* Supplied records
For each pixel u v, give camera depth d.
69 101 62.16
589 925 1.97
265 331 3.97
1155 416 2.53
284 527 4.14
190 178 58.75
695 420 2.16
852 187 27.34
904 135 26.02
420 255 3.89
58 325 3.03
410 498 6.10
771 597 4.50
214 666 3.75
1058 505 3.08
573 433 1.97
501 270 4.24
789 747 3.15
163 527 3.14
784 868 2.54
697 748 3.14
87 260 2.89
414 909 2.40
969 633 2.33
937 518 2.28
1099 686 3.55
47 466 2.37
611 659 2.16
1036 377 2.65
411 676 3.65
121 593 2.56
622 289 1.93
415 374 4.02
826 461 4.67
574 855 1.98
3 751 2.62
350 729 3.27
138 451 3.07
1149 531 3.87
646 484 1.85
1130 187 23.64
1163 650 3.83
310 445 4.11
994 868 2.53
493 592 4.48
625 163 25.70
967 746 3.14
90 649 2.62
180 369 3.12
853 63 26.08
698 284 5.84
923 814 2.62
==
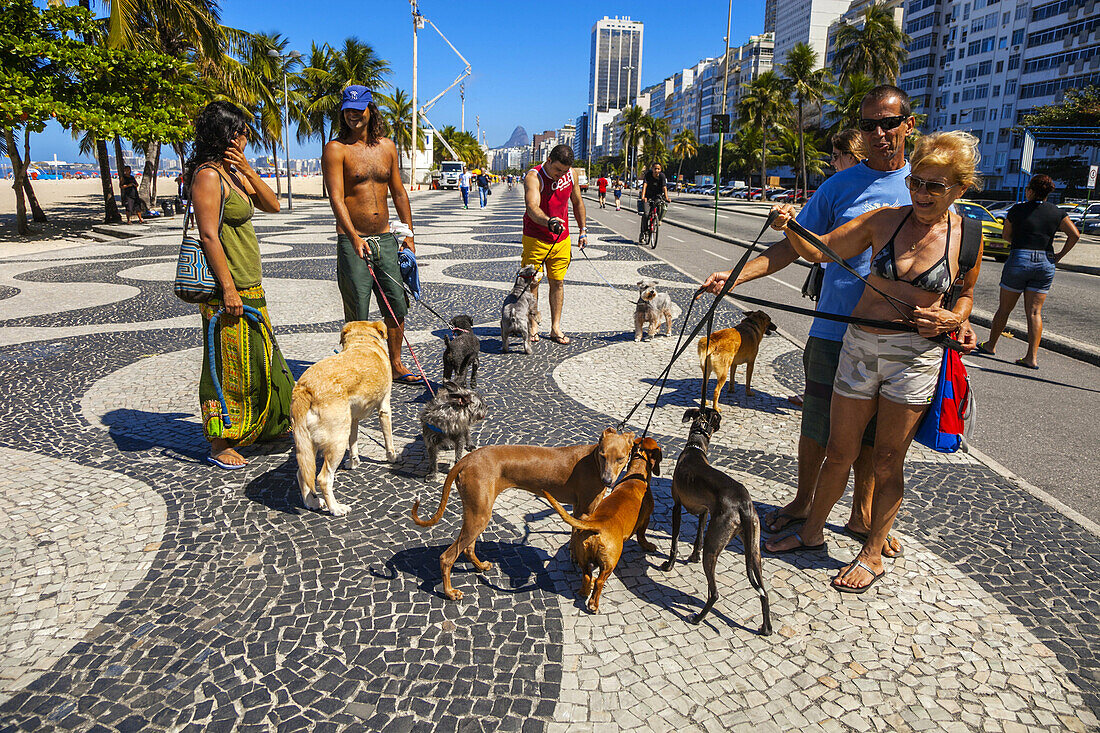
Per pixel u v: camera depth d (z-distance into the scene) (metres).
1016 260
---
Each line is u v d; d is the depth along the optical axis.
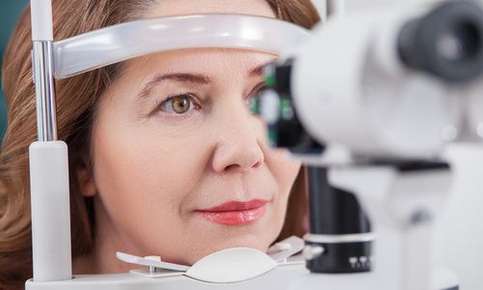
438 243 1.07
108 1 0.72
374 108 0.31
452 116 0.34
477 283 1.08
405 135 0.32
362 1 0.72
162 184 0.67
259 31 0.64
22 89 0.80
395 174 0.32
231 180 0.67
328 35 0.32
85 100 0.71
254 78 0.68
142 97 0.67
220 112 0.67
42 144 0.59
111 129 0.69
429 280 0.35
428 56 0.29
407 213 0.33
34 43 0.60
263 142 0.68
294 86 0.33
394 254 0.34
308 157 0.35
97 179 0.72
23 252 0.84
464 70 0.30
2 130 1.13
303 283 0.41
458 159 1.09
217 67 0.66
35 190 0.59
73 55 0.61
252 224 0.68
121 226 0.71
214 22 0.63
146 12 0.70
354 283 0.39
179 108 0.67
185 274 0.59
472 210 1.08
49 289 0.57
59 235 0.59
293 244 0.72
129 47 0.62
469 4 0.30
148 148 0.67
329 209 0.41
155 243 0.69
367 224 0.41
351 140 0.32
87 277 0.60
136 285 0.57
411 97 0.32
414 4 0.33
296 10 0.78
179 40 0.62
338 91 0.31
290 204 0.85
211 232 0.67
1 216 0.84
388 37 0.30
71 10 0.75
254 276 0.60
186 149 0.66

* Problem requirements
Out of the records, collect only those lines that contain the string "depth".

* Result
For each pixel u v, give camera depth d.
Per pixel u v: camera depth d (z-distance into the scene) (metres).
Each line is u v d; d is the depth along the optical axis.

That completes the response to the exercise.